» Directions for this task: Please name the adsorptive material specified in claim 2 of the patent text below.
(Beginning of Source document)
HYDROPNEUMATIC SUSPENSION COMPONENT

Abstract

The invention relates to a hydropneumatic suspension component such as a gas charged damper. The invention further relates to a floating piston for a hydropneumatic suspension component. Uses of adsorbent material and/or open-cell foam are also disclosed.

Claims

1. A hydropneumatic suspension component comprising: a variable-volume chamber having a first portion volume for holding a pressurised gas and a separate second portion volume for holding a non-gaseous fluid used as a damping medium, wherein the first portion volume is isolated from the non-gaseous fluid in the second portion volume, and further wherein the first portion volume comprises a mass of an adsorptive material and/or an open-cell foam to limit the build-up of pressure as the first portion volume is compressed in use by the non-gaseous fluid provided in the second portion volume.

2. The hydropneumatic suspension component according to claim 1, wherein the adsorptive material is activated carbon.

3. The hydropneumatic suspension component according to claim 1, wherein the adsorptive material is in a loose granular form, and is provided in combination with an open cell foam and/or a fine gauze.

4. The hydropneumatic suspension component according to claim 1, wherein the open cell foam is treated with an oleophobic coating, or comprises intrinsic oleophobic qualities.

5. The suspension component according to claim 1, wherein the adsorptive material is in the form of a self-supporting element or monolith comprising granules bound together using a binder.
(End of Source document)
(Beginning of Data listing)
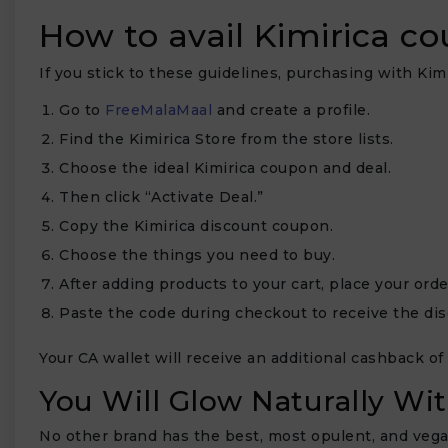
How to avail Kimirica c
If you stick to these guidelines, purchasing with Kimi
Go to
FreeMalaMaal
and create a profile.
Find the Kimirica Store from the store lists.
Choose the ideal Kimirica coupon and deal.
Then click “Activate Deal.”
Copy the Kimirica discount coupon.
Choose the things you need to buy.
After adding products to your cart, place your orde
Paste the code during checkout to receive the dis
Your CA wallet will receive an additional cashback of
You Will Glow Naturally Wi
No other brand has the best, most opulent, and vega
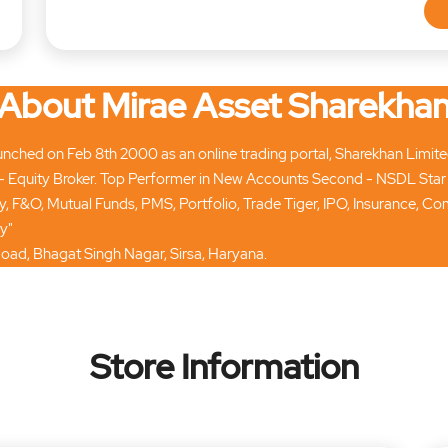
About Mirae Asset Sharekha
ched on Feb 8th 2000 as an online trading portal, Sharekhan Limited t
 Equity Broker. Top Performer in New Accounts Second - NSDL Star
ty, F&O, Mutual Funds, PMS, Portfolio, Trade Tiger, IPO, Insurance, 
y"
Road, Bhagat Singh Nagar, Sirsa, Haryana.
Store Information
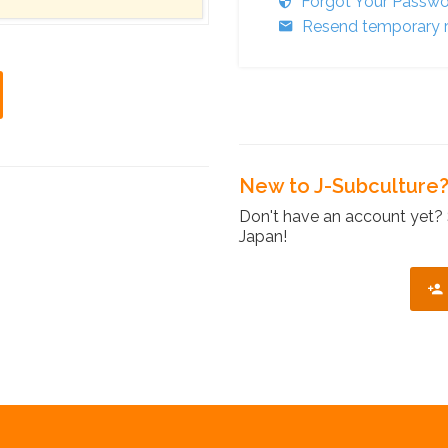
Forgot Your Passw
Resend temporary r
New to J-Subculture
Don't have an account yet? 
Japan!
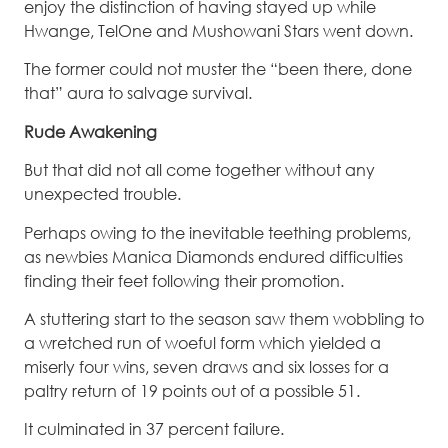
enjoy the distinction of having stayed up while
Hwange, TelOne and Mushowani Stars went down.
The former could not muster the “been there, done
that” aura to salvage survival.
Rude Awakening
But that did not all come together without any
unexpected trouble.
Perhaps owing to the inevitable teething problems,
as newbies Manica Diamonds endured difficulties
finding their feet following their promotion.
A stuttering start to the season saw them wobbling to
a wretched run of woeful form which yielded a
miserly four wins, seven draws and six losses for a
paltry return of 19 points out of a possible 51.
It culminated in 37 percent failure.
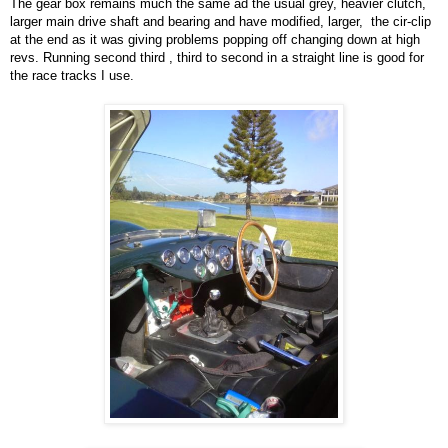
The gear box remains much the same ad the usual grey, heavier clutch,
larger main drive shaft and bearing and have modified, larger, the cir-clip
at the end as it was giving problems popping off changing down at high
revs. Running second third , third to second in a straight line is good for
the race tracks I use.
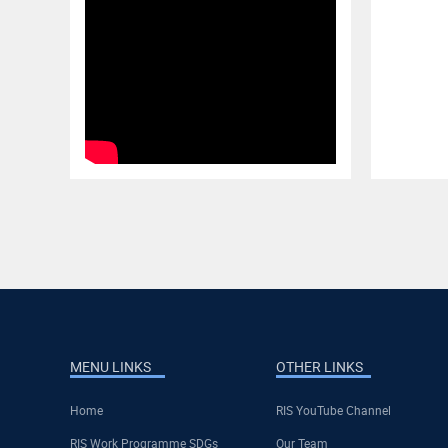
MENU LINKS
OTHER LINKS
Home
RIS YouTube Channel
RIS Work Programme SDGs
Our Team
(End of Data listing)
» Solution: Activated carbon.